### EXERCISE
Output the text lines of the items below as a JSON array of strings, one string per line, omitting blank lines and the pictures.

### DATA FOR THIS TASK
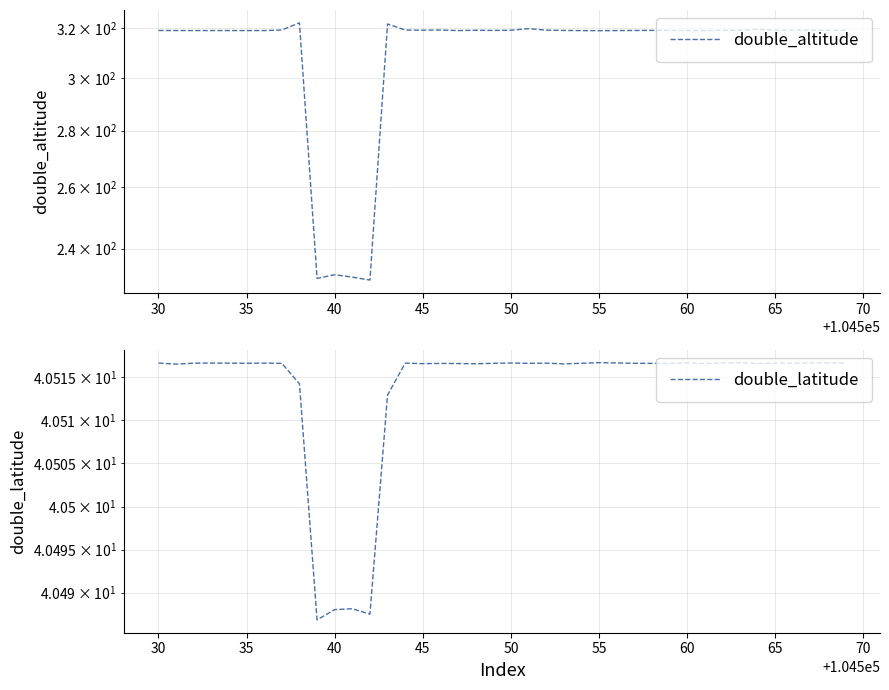

How many values in the double_altitude series exceed 319?

36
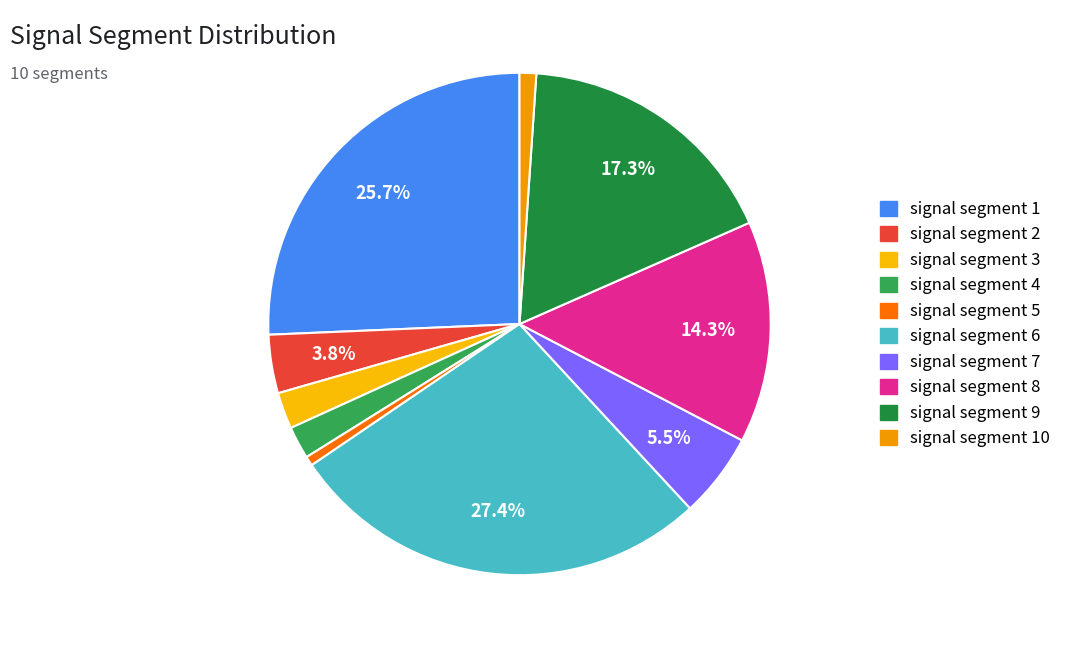

What percentage is the signal segment 1 slice, to the nearest percent?

26%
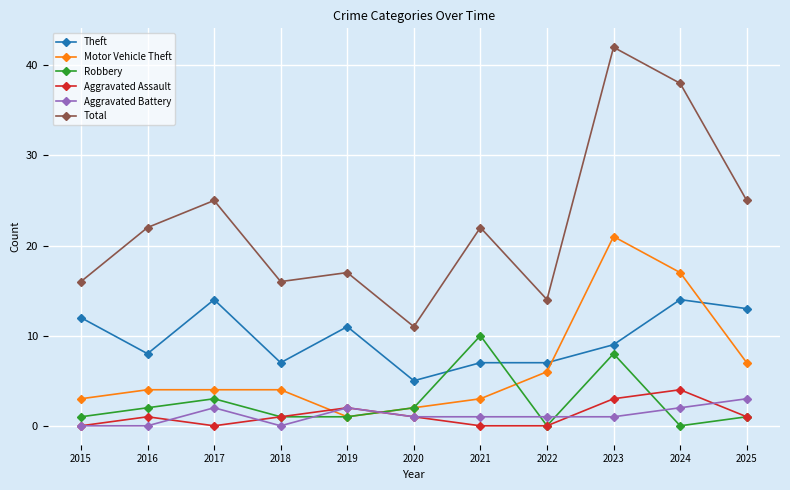

Is this an area chart (filled region under the line)?

No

### RESULT
[
  "How many values in the double_altitude series exceed 319?",
  "36",
  "What percentage is the signal segment 1 slice, to the nearest percent?",
  "26%",
  "Is this an area chart (filled region under the line)?",
  "No"
]